1. Start With Performance Expectations and Goals

Preparing for an annual performance review starts with the hiring process. A well-written job posting and job description clearly spell out what is expected of the employee and what good performance should look like.

Performance expectations don’t have to take the form of a formal job description. Just be sure to discuss these expectations and goals with the employee and revisit them on a regular basis. Things can change, and when they do, the employee shouldn’t be the last to know.

2. Provide Regular Feedback Throughout the Year

A big part of making the annual review painless is the elimination of surprises. Employees deserve and need positive and critical feedback on a regular basis. In order for feedback to be effective, it needs to be timely, delivered as soon as possible after the performance result or behavior. Sure, critical feedback can sting a little, but it’s way less painful than getting it all at once at the end of the year.

3. Deal With Performance Problems Swiftly and Decisively

The annual review is NOT the time to address a serious performance problem for the first time. Managers need to learn how to recognize, diagnose, and discuss performance problems throughout the year.

4. Maintain Documentation Throughout the Year

One of the hardest parts of preparing for a review is trying to remember everything that happened over the course of a year. When a manager doesn’t keep a record of employee performance and behaviors throughout the year, they tend to base their review on recent memory.

A simple way to document throughout the year is to keep a folder for each employee for performance reports, examples of good and bad behavior, summaries of discussions, customer feedback, attendance records, and anything else pertaining to performance expectations and goals.

5. Get Feedback From Others

While a manager is the best person to evaluate an employee’s performance, it’s also helpful to solicit feedback from customers, co-workers, and other managers. This can be done on a regular and informal basis, or with more formal survey methodology. Feedback should be confidential and anonymous and used in aggregate to verify and support the manager’s assessment.

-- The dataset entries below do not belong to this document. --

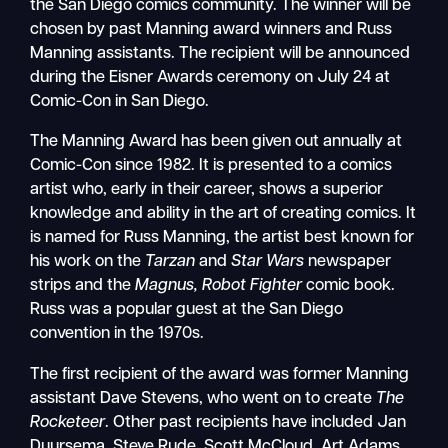
the San Diego comics community. The winner will be
chosen by past Manning award winners and Russ
Manning assistants. The recipient will be announced
during the Eisner Awards ceremony on July 24 at
Comic-Con in San Diego.
The Manning Award has been given out annually at
Comic-Con since 1982. It is presented to a comics
artist who, early in their career, shows a superior
knowledge and ability in the art of creating comics. It
is named for Russ Manning, the artist best known for
his work on the
Tarzan
and
Star Wars
newspaper
strips and the
Magnus, Robot Fighter
comic book.
Russ was a popular guest at the San Diego
convention in the 1970s.
The first recipient of the award was former Manning
assistant Dave Stevens, who went on to create
The
Rocketeer
. Other past recipients have included Jan
Duursema, Steve Rude, Scott McCloud, Art Adams,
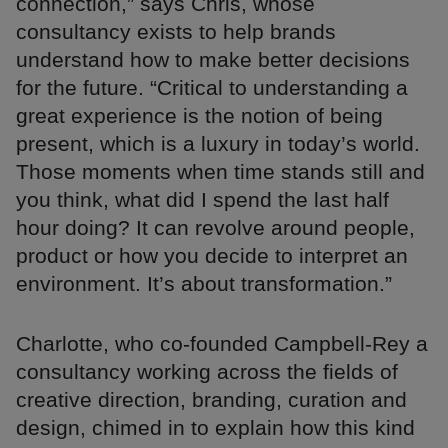
connection,” says Chris, whose
consultancy exists to help brands
understand how to make better decisions
for the future. “Critical to understanding a
great experience is the notion of being
present, which is a luxury in today’s world.
Those moments when time stands still and
you think, what did I spend the last half
hour doing? It can revolve around people,
product or how you decide to interpret an
environment. It’s about transformation.”
Charlotte, who co-founded Campbell-Rey a
consultancy working across the fields of
creative direction, branding, curation and
design, chimed in to explain how this kind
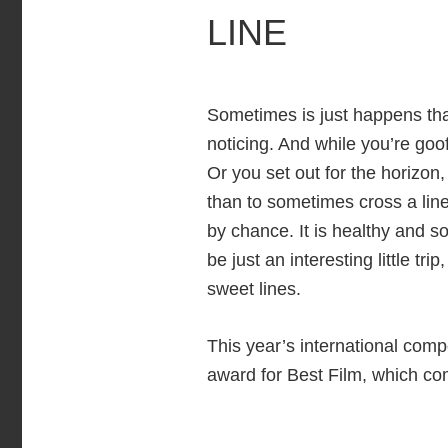
LINE
Sometimes is just happens that
noticing. And while you’re goof
Or you set out for the horizon
than to sometimes cross a line
by chance. It is healthy and s
be just an interesting little t
sweet lines.
This year’s international compe
award for Best Film, which co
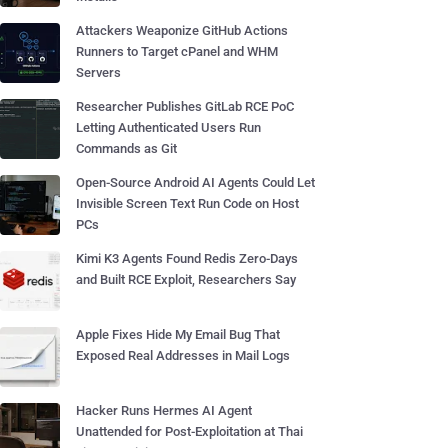
Attackers Weaponize GitHub Actions
Runners to Target cPanel and WHM
Servers
Researcher Publishes GitLab RCE PoC
Letting Authenticated Users Run
Commands as Git
Open-Source Android AI Agents Could Let
Invisible Screen Text Run Code on Host
PCs
Kimi K3 Agents Found Redis Zero-Days
and Built RCE Exploit, Researchers Say
Apple Fixes Hide My Email Bug That
Exposed Real Addresses in Mail Logs
Hacker Runs Hermes AI Agent
Unattended for Post-Exploitation at Thai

6. Ask for Feedback From the Employee

While a manager should NEVER ask an employee to write their own review, it’s a good practice to ask for a self-assessment from the employee as part of the preparation process. The employee may have information that the manager was not aware of, and at a minimum, the manager can get advance notice of any blind spots the employee may have.

7. Be Prepared With Examples

For performance, provide objective, measurable performance documentation if at all possible. For behavioral feedback, provide 2-3 specific examples for each competency. 

When a manager follows these preparation tips, the annual discussion should merely be a summary of everything that has already been discussed throughout the year. The focus can then turn to set expectations and goals for the following year.